What I’m saying is, “Aileen Wuornos: American Boogeywoman” can best be summed up with that “Beyond Belief” meme of Jonathan Frakes smiling. “Never happened.”
“American Boogeywoman” tries justifying its egregious embellishment by framing the film as a Death Row recollection from a purposefully unreliable narrator: Wuornos herself. Looking to get a piece of the profitability pie others have enjoyed by exploiting her story, Wuornos intentionally trumps up the tale told to a documentarian so she can concoct something more likely to make money. Kind of like PR people pitching “American Boogeywoman” as a prequel to “Monster” when no one involved with Charlize Theron’s Academy Award-winning film had a single thing to do with this. Or maybe Wuornos is merely bored, like any average audience member will be with this movie, and has nothing better to do while awaiting execution, which is what some viewers may wish for if they endure all 85 minutes.
Something worth mentioning about these wraparound segments however, is that actress Ashley Atwood looks absolutely incredible as the older Aileen. Atwood cuts into the crazy with a wild chainsaw instead of a subtle scalpel, but the makeup molds her as a dead ringer for Wuornos, right down to the crooked teeth. For a horrifying person, she looks truly terrific.
________________
▶ [What the task requires]: Write out the passage of the film review starting with "Something worth mentioning" and going on through "looks truly terrific.", word for word.

▶ [Data entries]:
________________
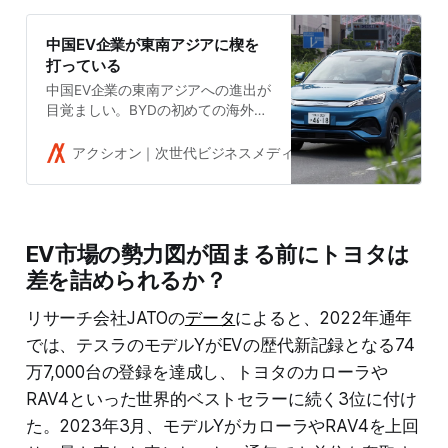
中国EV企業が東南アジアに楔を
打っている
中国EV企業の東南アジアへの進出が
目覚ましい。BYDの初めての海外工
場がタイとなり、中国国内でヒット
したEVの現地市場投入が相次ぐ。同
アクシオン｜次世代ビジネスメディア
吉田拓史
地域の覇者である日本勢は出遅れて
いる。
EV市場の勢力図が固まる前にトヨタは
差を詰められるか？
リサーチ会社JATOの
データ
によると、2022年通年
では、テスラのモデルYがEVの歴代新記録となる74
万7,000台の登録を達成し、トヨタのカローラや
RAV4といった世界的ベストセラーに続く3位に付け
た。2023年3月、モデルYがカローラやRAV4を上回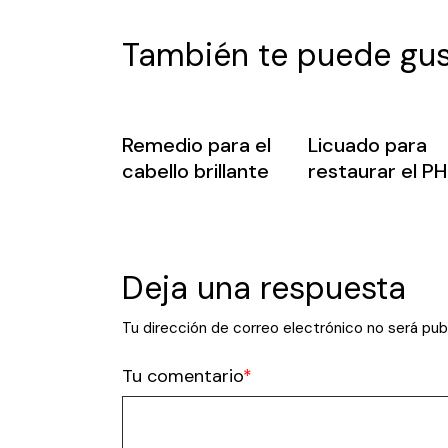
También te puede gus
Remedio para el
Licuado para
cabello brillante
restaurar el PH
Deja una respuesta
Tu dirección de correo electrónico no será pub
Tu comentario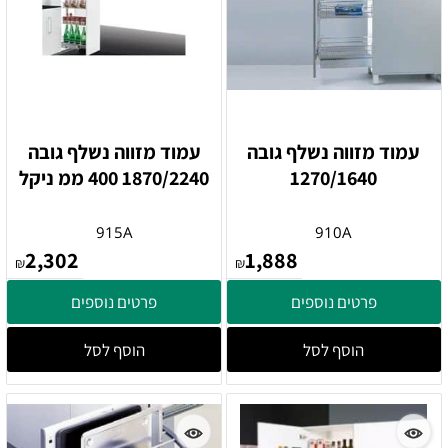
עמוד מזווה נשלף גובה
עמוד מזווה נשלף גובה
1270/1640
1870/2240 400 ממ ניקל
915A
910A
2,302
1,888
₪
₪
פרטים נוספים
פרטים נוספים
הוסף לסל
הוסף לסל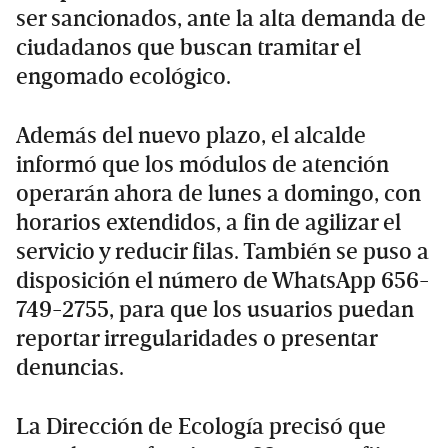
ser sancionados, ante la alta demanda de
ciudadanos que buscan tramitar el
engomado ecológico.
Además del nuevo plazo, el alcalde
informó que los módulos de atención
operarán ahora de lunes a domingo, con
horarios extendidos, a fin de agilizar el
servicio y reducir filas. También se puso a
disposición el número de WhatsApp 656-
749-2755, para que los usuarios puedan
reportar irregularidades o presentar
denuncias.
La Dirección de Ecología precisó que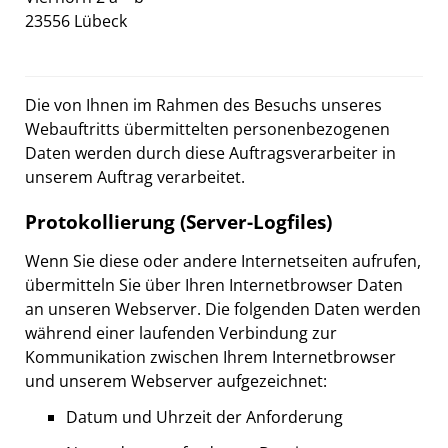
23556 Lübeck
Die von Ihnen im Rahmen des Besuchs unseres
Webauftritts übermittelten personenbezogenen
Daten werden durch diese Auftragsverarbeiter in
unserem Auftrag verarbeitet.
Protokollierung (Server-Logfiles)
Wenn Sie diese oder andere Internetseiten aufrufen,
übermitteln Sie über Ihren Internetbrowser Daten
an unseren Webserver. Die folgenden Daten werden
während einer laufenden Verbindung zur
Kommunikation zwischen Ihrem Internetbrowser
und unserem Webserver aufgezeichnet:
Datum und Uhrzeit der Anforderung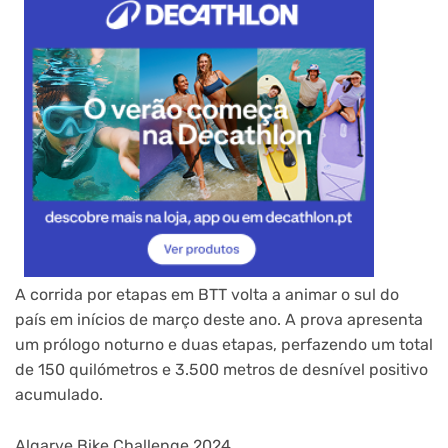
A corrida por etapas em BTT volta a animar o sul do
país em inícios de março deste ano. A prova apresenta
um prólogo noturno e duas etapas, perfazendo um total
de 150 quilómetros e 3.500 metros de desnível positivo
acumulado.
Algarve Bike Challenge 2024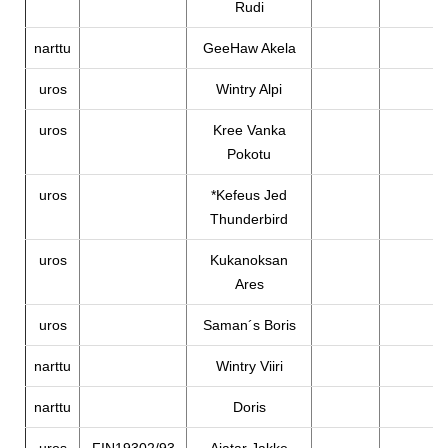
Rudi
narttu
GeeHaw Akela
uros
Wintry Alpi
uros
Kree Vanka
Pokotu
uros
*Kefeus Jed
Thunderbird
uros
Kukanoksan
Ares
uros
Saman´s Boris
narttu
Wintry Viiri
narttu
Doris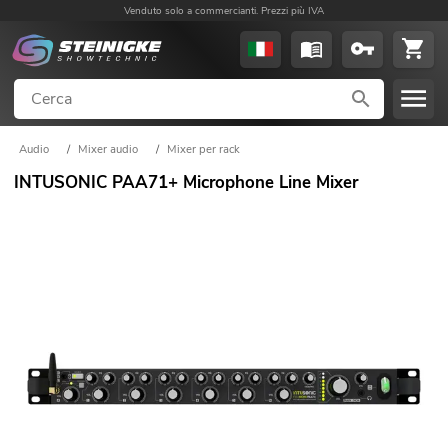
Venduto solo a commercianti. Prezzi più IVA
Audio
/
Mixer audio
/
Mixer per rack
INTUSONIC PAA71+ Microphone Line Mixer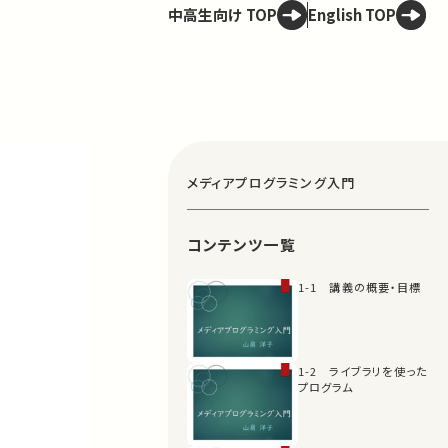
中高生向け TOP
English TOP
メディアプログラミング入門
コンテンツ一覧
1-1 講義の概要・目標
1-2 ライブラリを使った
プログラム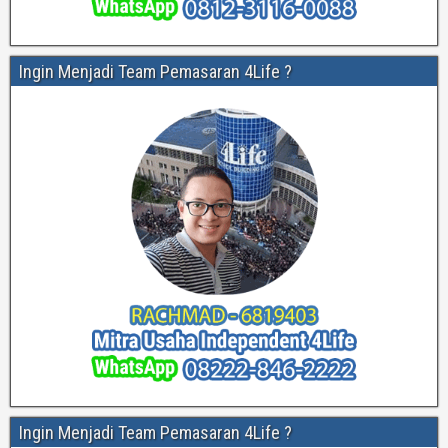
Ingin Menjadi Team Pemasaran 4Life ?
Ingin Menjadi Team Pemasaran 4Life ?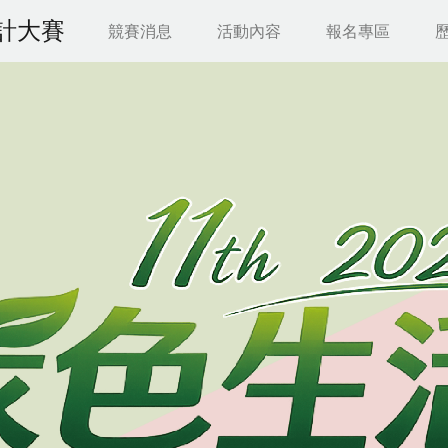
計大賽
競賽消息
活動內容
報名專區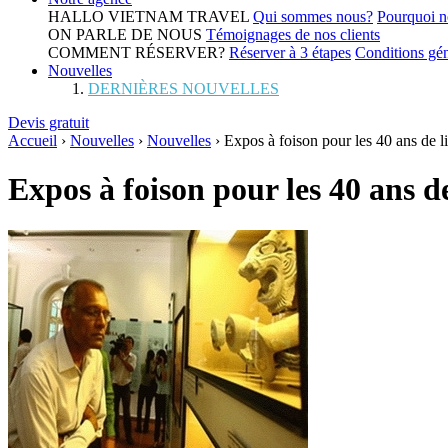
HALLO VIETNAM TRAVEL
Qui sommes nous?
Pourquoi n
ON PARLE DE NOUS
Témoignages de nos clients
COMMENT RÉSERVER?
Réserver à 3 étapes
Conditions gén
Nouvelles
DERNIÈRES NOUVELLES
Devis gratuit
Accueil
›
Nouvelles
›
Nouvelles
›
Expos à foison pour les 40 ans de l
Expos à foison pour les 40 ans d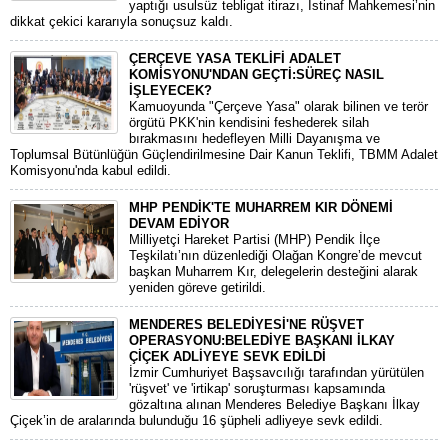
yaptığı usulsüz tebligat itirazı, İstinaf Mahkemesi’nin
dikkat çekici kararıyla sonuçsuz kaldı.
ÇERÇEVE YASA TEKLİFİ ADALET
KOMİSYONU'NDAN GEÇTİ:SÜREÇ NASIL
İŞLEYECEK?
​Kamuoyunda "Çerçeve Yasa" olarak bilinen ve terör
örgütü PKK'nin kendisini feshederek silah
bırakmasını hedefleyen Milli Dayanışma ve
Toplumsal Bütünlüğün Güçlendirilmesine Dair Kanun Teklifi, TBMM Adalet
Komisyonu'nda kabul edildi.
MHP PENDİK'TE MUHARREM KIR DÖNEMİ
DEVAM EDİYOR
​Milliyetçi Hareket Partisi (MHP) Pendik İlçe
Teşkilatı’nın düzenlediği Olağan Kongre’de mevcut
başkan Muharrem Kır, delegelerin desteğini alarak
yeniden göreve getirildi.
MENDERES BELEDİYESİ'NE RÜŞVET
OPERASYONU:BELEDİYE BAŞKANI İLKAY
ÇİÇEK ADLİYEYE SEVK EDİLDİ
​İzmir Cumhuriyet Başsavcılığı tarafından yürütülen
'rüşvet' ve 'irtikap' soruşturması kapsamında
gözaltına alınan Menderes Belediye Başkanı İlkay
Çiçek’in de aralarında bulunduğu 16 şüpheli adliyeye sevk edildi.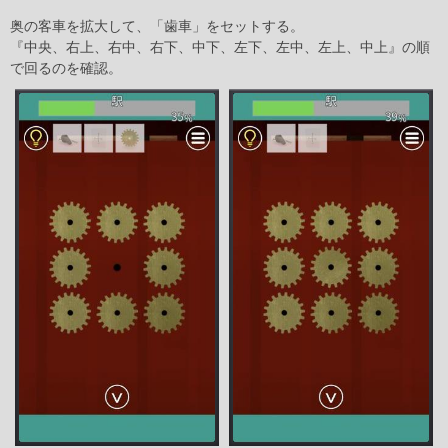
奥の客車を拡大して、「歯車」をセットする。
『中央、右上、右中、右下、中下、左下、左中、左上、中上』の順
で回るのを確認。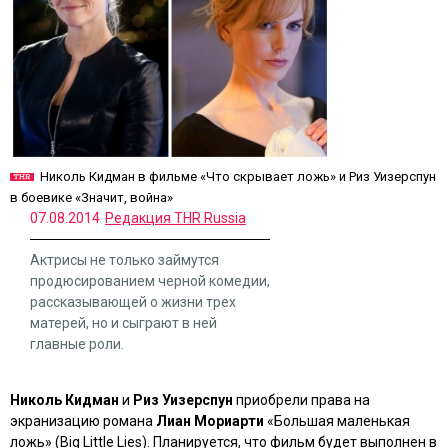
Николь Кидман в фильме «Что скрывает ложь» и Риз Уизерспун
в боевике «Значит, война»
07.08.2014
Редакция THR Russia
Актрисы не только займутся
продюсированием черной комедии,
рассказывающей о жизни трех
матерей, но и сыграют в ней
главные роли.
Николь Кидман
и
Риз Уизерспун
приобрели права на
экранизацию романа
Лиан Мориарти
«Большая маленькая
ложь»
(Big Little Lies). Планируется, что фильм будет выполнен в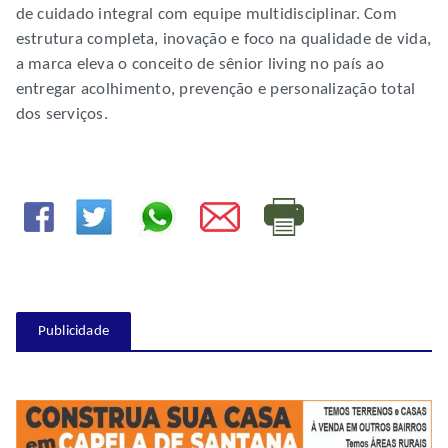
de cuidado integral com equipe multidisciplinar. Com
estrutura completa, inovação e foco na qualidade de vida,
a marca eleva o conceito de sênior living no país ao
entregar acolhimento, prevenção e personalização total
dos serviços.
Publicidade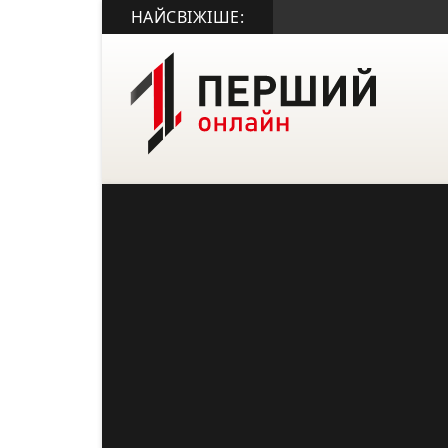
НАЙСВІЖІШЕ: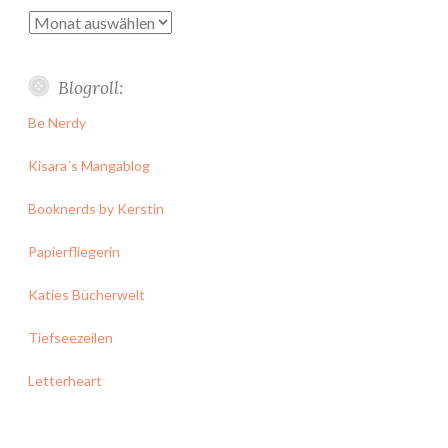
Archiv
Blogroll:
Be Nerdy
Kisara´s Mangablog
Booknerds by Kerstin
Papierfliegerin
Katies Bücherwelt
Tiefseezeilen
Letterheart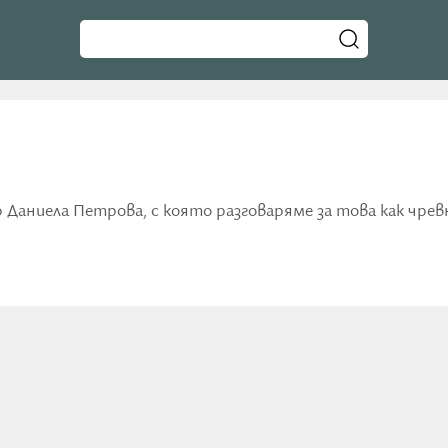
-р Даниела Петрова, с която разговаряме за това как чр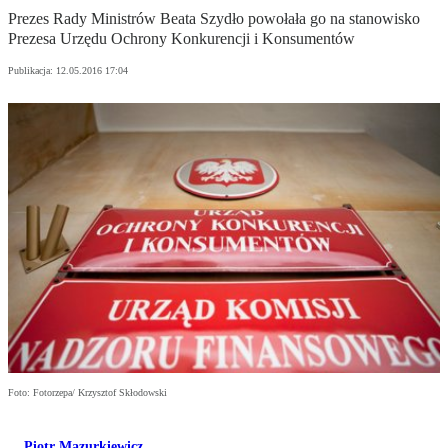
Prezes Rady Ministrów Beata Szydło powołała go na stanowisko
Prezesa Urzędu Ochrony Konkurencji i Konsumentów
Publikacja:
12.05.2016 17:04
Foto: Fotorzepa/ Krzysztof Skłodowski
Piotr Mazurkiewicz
________________
▶ [Output below]:
Something worth mentioning about these wraparound segments however, is that actress Ashley Atwood looks absolutely incredible as the older Aileen. Atwood cuts into the crazy with a wild chainsaw instead of a subtle scalpel, but the makeup molds her as a dead ringer for Wuornos, right down to the crooked teeth. For a horrifying person, she looks truly terrific.